In Germania l’assegno familiare, Kindergeld, ammonta a 220 euro al mese per il primo figlio, senza distinzioni di reddito, 225 per il secondo, 250 per i successivi. È inoltre possibile detrarre le spese per l’assistenza dei figli fino a 4.000 euro. Negli ultimi anni si sono aggiunti anche il potenziamento dei servizi per l’infanzia e le misure per la conciliazione vita-lavoro. Berlino spende per famiglia e figli, il 3,3% del PIL, circa 100 miliardi l’anno e gli assegni spettano a tutti i cittadini, anche agli stranieri residenti.
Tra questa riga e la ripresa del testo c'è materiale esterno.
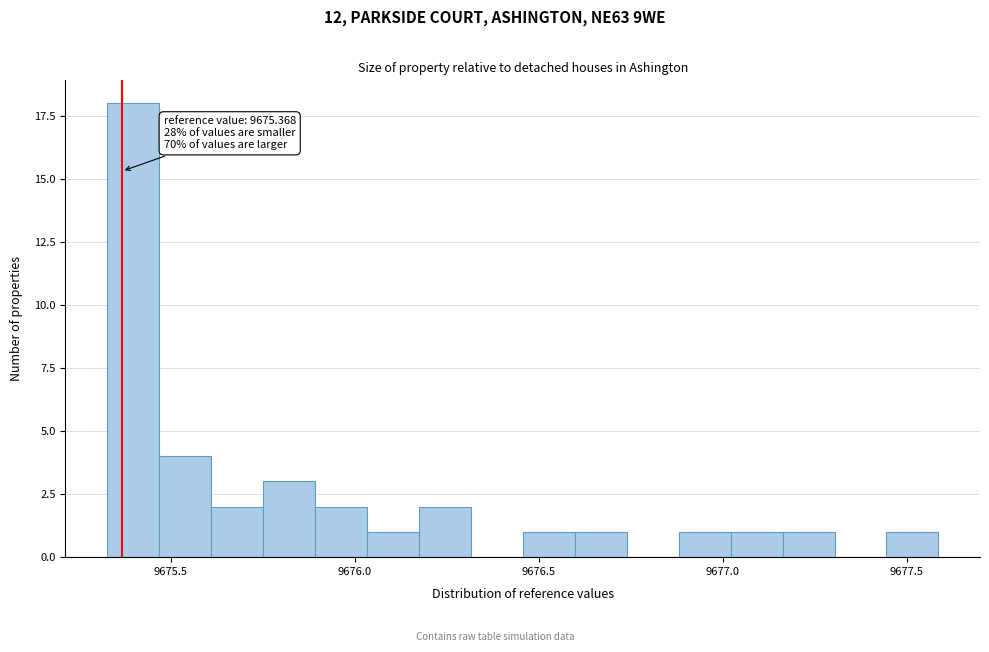

Read against the x-axis, roughly where is the centre of the tallest bar?

9675.40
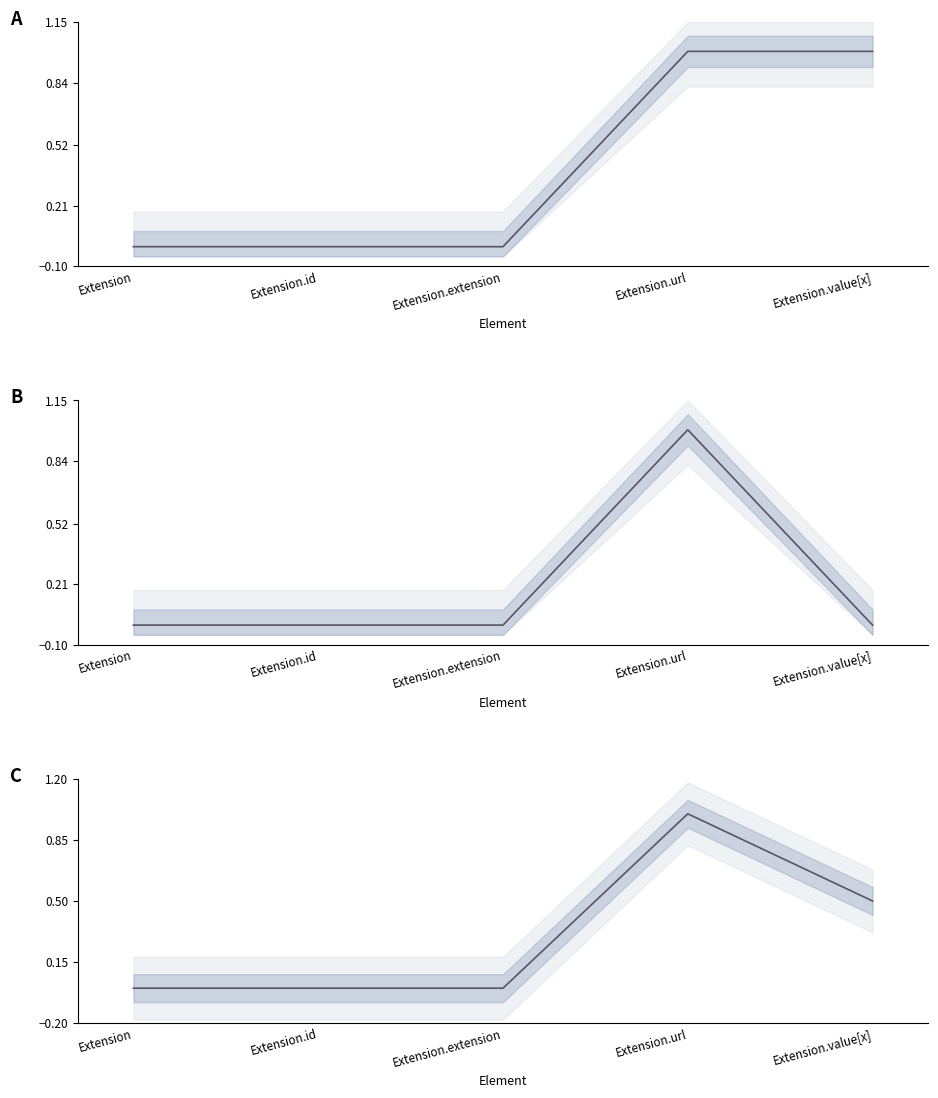

What is the maximum value shown in the chart?

1.0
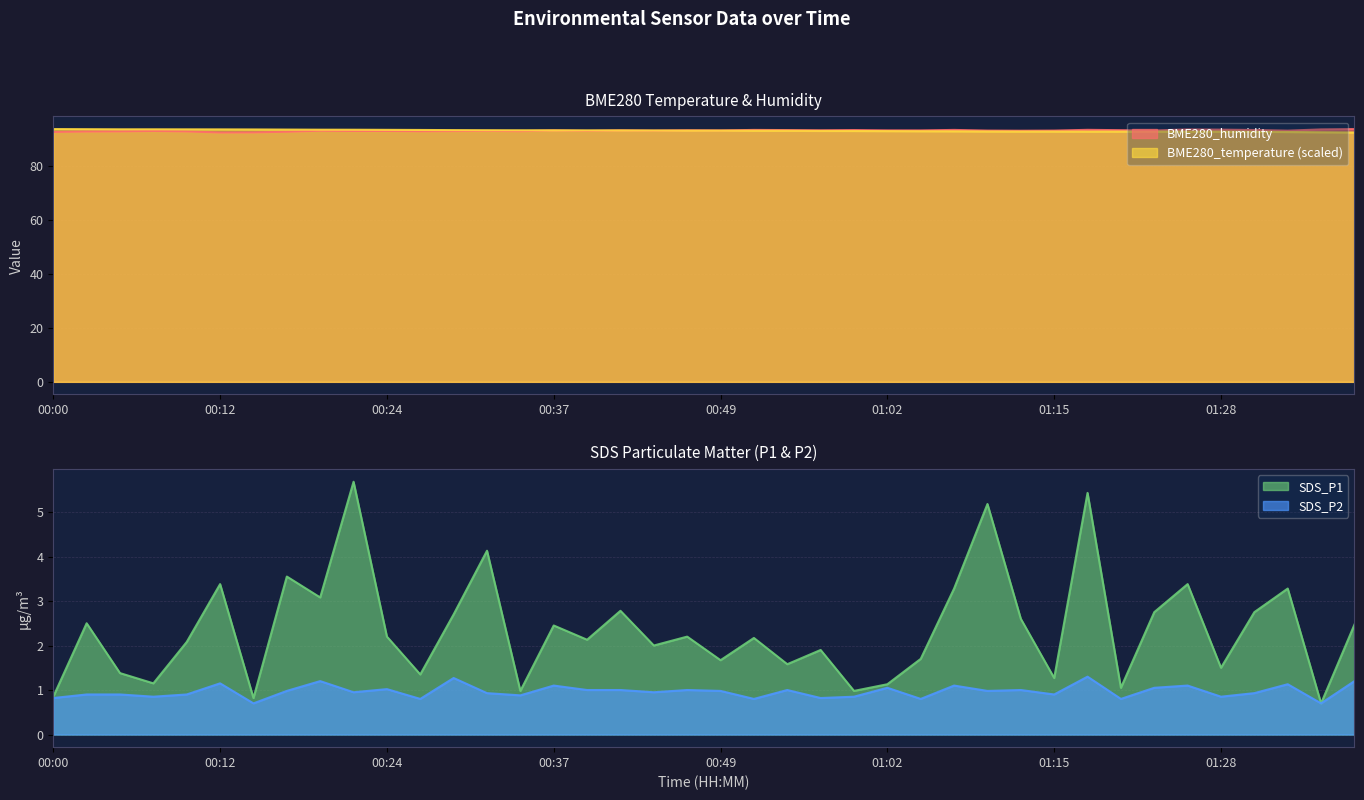

True or false: SDS_P2 and BME280_humidity intersect in this chart.

False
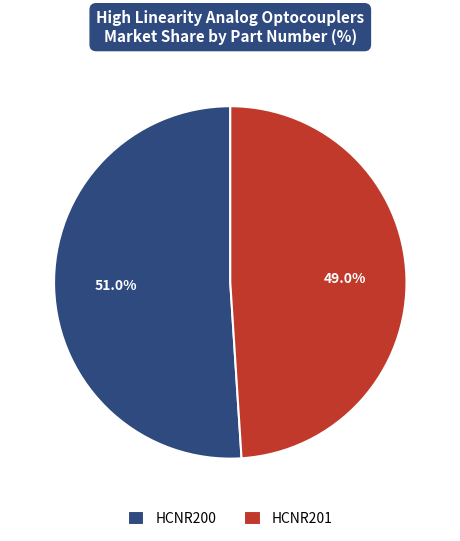

True or false: HCNR200 accounts for 44% of the total.

False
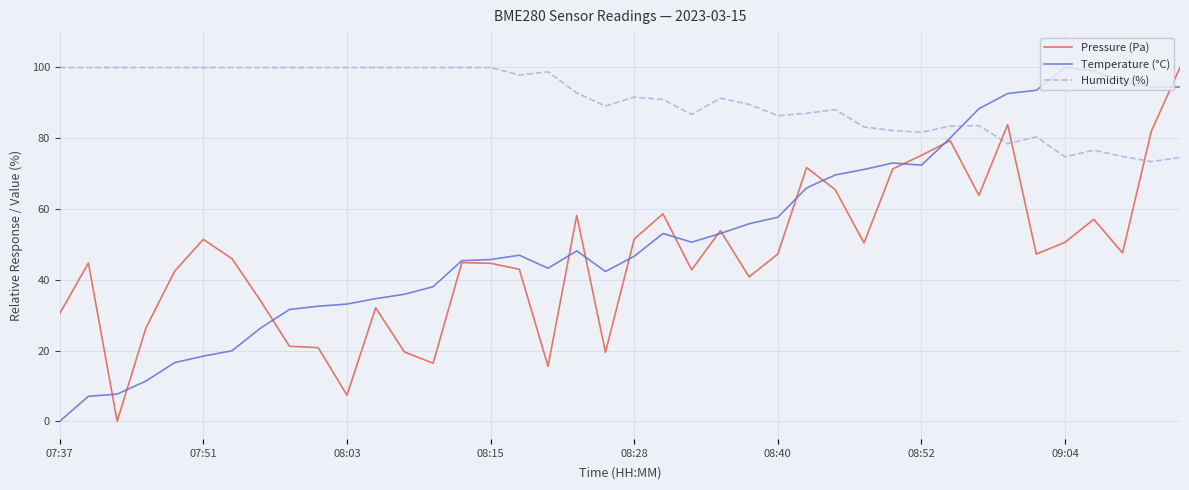

What is the greatest value displayed?

100.0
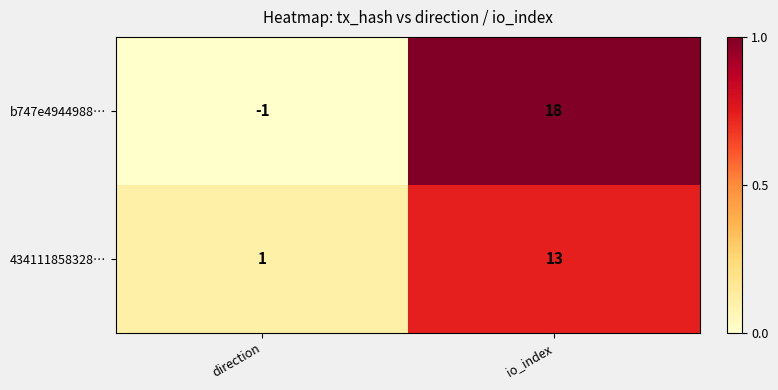

How many categories are shown in the chart?

2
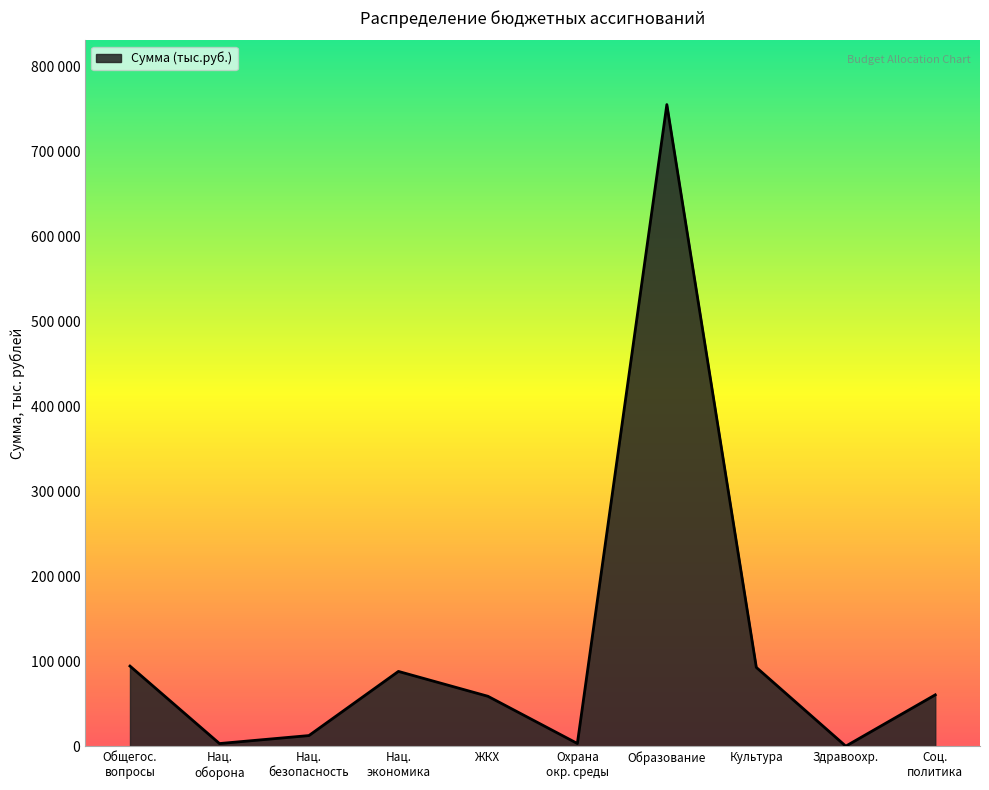

List the labels in order of value, smallest first.

Здравоохр., Нац. оборона, Охрана окр. среды, Нац. безопасность, ЖКХ, Соц. политика, Нац. экономика, Культура, Общегос. вопросы, Образование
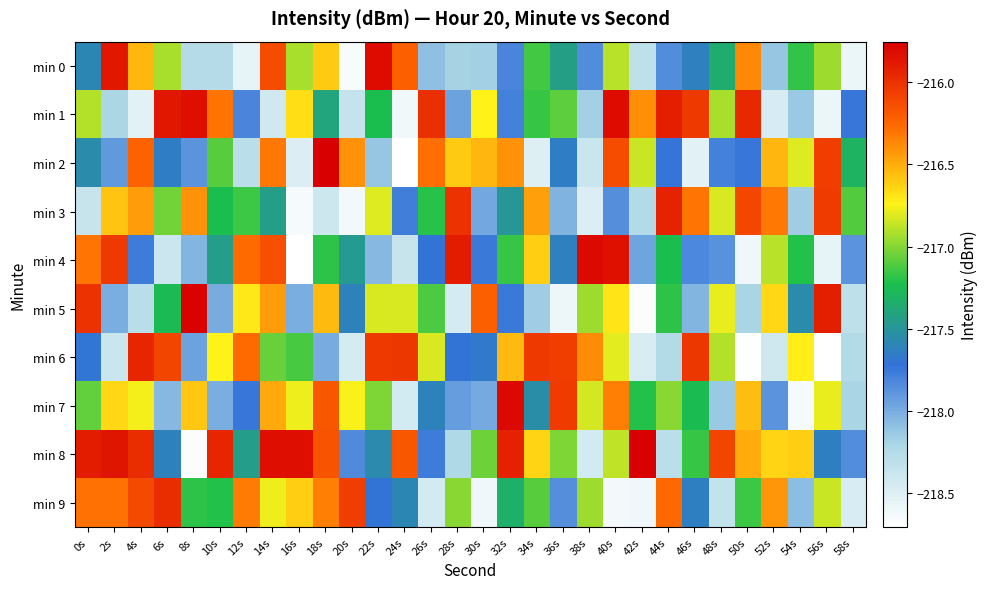

At which category is the sum across all series the highest?

14s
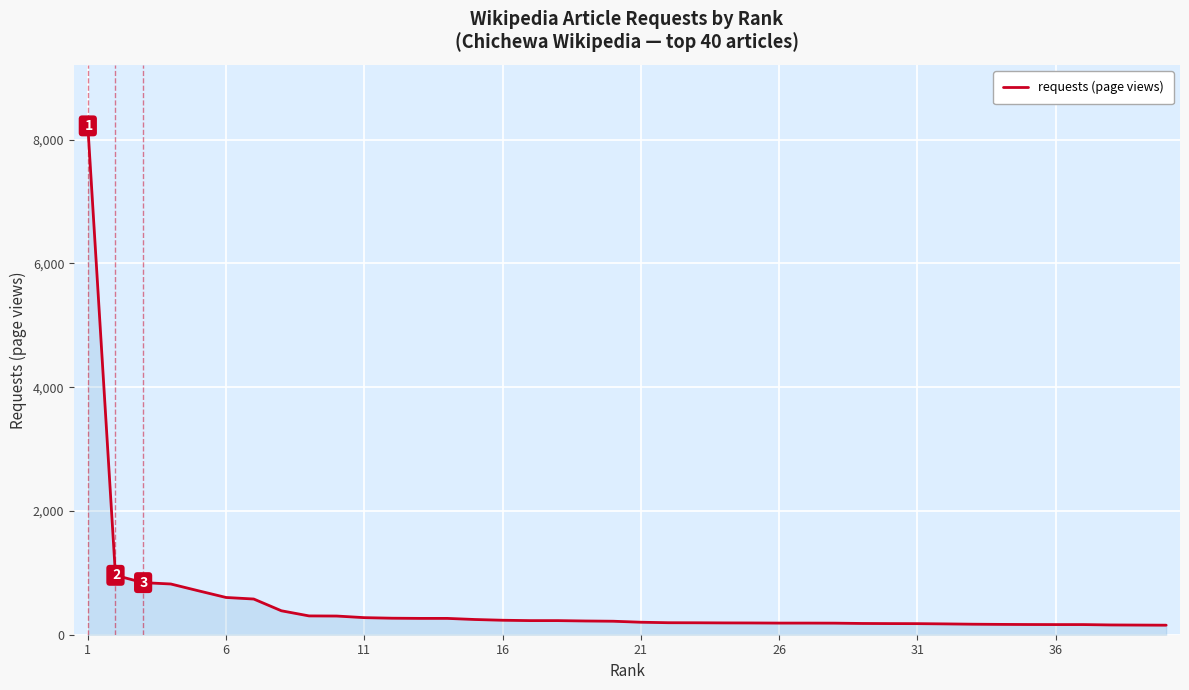

What is the maximum value shown in the chart?

8224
La Polonia ha introdotto dal 2016 un assegno universale per i figli, senza limiti di reddito, pari a circa 100 euro. Erogazioni in denaro sono previste anche per gli studenti che iniziano l’anno scolastico, per i nuovi nati, per pagare l’asilo nido o per le famiglie in difficoltà economica. La “Big Family Card” è invece un sistema di sconti e indennità aggiuntive per i nuclei con più di tre figli.